#### TEXT PASSAGE ####
Ukrainian Ambassador to the UN Serhiy Kyslytsya raises his phone and shakes it toward the Russian representative, imploring him to call off the war. Screen shot/C-SPAN via npr.org
Ukraine believes Russia’s UN, UNSC membership illegitimate
Ukraine believes that Russia’s membership in the UN and UNSC is illegitimate. The status of a permanent UNSC member grants Russia the right to veto its decisions — the latest one of which has been to veto a resolution condemning Russia’s invasion of Ukraine.

Speaking at a UN Security Council meeting on 24 February almost immediately after Russia’s invasion of Ukraine, Serhiy Kyslytsia, Ukraine’s permanent representative to the UN, raised an important question of how legally Russia has become a member of the UN Security Council instead of the USSR. This issue was largely ignored in the press amid the war that Russia has unleashed.

The diplomat believes that Russia’s membership in the UN and its permanent membership in the UN’s Security Council is illegal because the UN doesn’t have documents on Russia’s admission to the organization.

Serhiy Kyslytsia reminded that Ukraine had been trying for a long time to obtain documents from the Secretariat on how Russia joined the UN Security Council, to no avail, and called on the Secretary-General to disseminate them now,

“Article 4, paragraph 2, of the Statute states: ‘The admission of any such State to membership of the United Nations shall be by decision of the General Assembly on the recommendation of the Security Council.

 

Please instruct the Secretariat to circulate to the members of the Security Council and to the members of the General Assembly the decision of the Security Council of December 1991, which recommends that the Russian Federation be a member of this Organization; as well as the decision of the UN General Assembly of 1991, where the GA welcomes the Russian Federation to this Organization.

 

It would be a wonder if the Secretariat could demonstrate these decisions. There is nothing in the UN Charter about continuity as an insidious way to get to the members of the Organization,” the Ukrainian ambassador said.

In the first hour of Russia’s full-scale invasion of Ukraine, Serhiy Kyslytsia stressed that Russia has already launched a large-scale attack on Ukraine and reminded that the UN Charter requires peace of mind from the members of the organization and readiness to fulfill the obligations enshrined in the UN Charter.
#### DATA SHOWN ####
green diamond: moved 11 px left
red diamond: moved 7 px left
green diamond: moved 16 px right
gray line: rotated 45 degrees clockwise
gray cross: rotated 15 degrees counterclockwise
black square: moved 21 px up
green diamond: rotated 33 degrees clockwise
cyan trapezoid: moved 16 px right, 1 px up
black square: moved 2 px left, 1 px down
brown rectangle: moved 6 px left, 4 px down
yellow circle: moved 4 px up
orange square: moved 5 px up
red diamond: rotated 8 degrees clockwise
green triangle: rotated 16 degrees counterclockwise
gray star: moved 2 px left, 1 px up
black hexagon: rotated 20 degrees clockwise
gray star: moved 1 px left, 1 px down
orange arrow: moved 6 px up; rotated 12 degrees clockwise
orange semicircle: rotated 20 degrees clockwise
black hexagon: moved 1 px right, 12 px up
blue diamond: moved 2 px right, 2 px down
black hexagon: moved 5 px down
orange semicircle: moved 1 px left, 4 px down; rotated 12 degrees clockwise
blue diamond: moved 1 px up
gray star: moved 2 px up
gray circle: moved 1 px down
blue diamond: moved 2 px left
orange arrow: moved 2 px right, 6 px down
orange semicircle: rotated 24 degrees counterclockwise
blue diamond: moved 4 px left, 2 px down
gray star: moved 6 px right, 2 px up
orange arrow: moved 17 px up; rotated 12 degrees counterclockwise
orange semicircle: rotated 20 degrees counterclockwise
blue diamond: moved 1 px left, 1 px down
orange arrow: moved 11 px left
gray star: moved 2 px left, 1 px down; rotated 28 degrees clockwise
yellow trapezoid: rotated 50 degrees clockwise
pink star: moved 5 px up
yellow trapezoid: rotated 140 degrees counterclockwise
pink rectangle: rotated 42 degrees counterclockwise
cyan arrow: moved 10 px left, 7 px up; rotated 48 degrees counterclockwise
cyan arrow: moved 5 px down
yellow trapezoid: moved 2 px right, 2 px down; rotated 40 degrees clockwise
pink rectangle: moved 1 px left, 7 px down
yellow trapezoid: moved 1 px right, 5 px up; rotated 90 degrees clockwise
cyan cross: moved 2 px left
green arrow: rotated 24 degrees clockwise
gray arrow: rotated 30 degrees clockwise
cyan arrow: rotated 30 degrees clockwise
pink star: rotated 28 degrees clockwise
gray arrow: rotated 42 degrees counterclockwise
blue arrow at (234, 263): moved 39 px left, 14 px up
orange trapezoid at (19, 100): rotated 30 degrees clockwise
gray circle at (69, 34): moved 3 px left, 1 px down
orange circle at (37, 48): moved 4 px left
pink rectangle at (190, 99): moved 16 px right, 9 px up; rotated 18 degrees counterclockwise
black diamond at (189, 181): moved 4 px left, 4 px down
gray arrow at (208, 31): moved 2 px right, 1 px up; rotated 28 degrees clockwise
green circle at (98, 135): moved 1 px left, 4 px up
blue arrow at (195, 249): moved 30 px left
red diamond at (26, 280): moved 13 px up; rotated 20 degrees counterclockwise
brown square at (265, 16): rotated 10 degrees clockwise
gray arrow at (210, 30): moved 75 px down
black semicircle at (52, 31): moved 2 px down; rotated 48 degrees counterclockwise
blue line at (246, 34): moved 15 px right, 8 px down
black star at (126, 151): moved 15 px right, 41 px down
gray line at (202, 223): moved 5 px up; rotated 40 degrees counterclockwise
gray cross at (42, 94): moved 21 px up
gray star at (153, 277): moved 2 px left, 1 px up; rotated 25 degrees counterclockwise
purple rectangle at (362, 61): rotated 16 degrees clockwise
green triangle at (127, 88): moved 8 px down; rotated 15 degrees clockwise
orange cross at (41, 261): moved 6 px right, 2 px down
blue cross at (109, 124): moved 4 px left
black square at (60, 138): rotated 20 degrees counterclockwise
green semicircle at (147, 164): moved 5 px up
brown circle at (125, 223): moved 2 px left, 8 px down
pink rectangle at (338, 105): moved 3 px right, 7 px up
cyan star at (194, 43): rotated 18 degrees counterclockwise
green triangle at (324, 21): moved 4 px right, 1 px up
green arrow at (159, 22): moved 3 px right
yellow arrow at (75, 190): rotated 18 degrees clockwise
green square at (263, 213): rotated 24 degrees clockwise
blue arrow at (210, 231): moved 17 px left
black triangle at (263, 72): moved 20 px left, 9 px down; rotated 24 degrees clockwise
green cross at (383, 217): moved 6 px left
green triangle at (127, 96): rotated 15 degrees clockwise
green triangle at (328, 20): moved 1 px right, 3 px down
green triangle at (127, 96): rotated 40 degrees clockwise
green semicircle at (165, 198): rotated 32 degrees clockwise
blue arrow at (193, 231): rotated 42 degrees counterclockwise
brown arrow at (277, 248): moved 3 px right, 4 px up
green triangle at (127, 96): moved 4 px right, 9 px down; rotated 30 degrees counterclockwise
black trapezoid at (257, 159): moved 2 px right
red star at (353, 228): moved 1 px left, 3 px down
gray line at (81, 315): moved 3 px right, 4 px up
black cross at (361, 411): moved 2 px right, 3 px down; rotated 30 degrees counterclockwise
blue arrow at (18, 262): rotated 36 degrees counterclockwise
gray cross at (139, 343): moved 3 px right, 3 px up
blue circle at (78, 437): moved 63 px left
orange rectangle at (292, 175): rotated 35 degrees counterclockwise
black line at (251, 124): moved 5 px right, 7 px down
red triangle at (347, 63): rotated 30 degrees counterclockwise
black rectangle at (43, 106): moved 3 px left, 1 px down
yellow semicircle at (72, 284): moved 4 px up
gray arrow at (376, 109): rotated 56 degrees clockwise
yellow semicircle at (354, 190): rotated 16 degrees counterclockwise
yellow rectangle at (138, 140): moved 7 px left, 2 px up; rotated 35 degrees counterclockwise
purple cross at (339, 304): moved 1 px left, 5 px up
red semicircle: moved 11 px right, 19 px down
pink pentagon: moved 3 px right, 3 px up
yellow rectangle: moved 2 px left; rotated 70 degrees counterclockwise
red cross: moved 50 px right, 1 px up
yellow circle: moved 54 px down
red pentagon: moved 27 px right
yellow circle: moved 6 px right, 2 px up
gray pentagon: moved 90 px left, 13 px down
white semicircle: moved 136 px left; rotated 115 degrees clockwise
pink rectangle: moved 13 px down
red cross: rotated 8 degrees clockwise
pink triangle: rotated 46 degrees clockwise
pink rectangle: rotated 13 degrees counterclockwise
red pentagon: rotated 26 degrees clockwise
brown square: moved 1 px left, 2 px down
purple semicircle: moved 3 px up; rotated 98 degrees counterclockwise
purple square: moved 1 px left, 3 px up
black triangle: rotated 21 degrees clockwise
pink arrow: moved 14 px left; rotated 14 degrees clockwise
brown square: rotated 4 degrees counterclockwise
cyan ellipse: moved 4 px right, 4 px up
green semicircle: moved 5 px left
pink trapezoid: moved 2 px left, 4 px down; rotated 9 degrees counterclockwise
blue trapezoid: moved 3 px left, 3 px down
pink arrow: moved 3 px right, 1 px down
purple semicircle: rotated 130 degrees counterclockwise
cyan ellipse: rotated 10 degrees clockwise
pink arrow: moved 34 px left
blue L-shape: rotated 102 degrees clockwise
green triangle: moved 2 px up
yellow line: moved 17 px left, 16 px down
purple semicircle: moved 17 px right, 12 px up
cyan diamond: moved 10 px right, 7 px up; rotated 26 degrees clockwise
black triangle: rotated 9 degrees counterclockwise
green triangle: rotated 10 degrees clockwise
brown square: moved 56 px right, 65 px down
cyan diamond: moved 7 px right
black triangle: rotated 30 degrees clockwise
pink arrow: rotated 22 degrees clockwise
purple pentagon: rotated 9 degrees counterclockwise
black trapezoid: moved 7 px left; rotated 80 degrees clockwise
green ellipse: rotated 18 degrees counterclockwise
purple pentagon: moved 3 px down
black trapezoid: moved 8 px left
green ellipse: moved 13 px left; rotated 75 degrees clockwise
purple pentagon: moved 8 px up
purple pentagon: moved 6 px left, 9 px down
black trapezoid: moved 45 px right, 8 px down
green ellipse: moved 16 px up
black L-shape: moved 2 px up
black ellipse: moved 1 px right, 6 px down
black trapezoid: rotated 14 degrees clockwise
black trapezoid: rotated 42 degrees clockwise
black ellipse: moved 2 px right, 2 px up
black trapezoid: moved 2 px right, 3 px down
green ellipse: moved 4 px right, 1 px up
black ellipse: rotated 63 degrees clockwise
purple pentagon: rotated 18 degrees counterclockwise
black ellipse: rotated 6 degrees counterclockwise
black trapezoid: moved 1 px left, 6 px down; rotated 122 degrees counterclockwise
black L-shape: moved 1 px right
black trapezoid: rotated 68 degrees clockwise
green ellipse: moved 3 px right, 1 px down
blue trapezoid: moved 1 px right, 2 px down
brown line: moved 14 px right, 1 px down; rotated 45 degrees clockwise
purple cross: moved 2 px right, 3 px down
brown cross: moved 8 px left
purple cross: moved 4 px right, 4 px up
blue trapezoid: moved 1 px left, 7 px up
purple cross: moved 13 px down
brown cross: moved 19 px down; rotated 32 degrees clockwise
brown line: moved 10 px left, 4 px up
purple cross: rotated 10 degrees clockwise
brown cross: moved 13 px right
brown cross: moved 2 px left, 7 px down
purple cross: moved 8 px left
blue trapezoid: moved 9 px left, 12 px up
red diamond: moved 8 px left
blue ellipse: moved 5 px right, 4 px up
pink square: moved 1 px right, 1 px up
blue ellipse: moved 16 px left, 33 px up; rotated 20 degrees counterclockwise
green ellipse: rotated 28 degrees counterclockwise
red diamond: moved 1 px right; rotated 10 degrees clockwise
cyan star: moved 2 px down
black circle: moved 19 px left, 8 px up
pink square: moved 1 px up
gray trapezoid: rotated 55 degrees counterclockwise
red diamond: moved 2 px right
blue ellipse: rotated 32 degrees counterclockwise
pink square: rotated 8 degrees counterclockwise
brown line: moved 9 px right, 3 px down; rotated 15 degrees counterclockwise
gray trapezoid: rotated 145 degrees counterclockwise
####
■ **PROMPT 1**
List every body or office of the United Nations named in the text about Russia's UN membership, in the order they first appear.
■ **PROMPT 2**
Carry on the text about Ukraine's challenge to Russia's UN membership from its last sentence.
The records have nothing to do with the text.

■ **EXPECTED ANSWER 1**
Security Council, Secretariat, Secretary-General, General Assembly

■ **EXPECTED ANSWER 2**
“When I came here an hour ago, I wanted to ask the representative of the Russian Federation to confirm under record that Russian troops will not start shooting at Ukrainians today and will not go on the offensive. It no longer makes sense. Because 48 minutes ago your president declared war on Ukraine.”

He stressed that Russia should resign as president of the UN Security Council and called for an emergency meeting of the Security Council to end the war immediately.

“I urge all of you to do everything possible to stop the war. War criminals do not get into purgatory, Ambassador, they end up in hell!” said Mr. Kyslytsia, addressing the Russian representative.

Earlier Serhiy Kyslytsia commented to European Pravda,

“Let’s say there that, with certainty, that according to the documents, it is still not the Russian Federation, but… the Soviet Union that is a permanent member of the Security Council (namely, this status gives the right to veto). However, in 1991, in an attempt to secure Russia’s nuclear and military capabilities, the UNSC decided to turn a blind eye to the organization’s violation of its charter and allow Russia to sit at the table — which, however, has not yet made its membership legal. It must also be acknowledged that until recently, this violation was tolerated by Ukraine.”

The UN Charter was signed by 51 founding states, among which were the Ukrainian SSR, the Belarusian SSR, and the USSR. Yet the RSFSR, i.e. Soviet Russia, didn’t sign it, although at that time Russia had its Ministry of Foreign Affairs separate from the Soviet Union’s one.

Russia has been accused of systematically abusing its veto right in the UNSC to cover up mass atrocities in its own interest.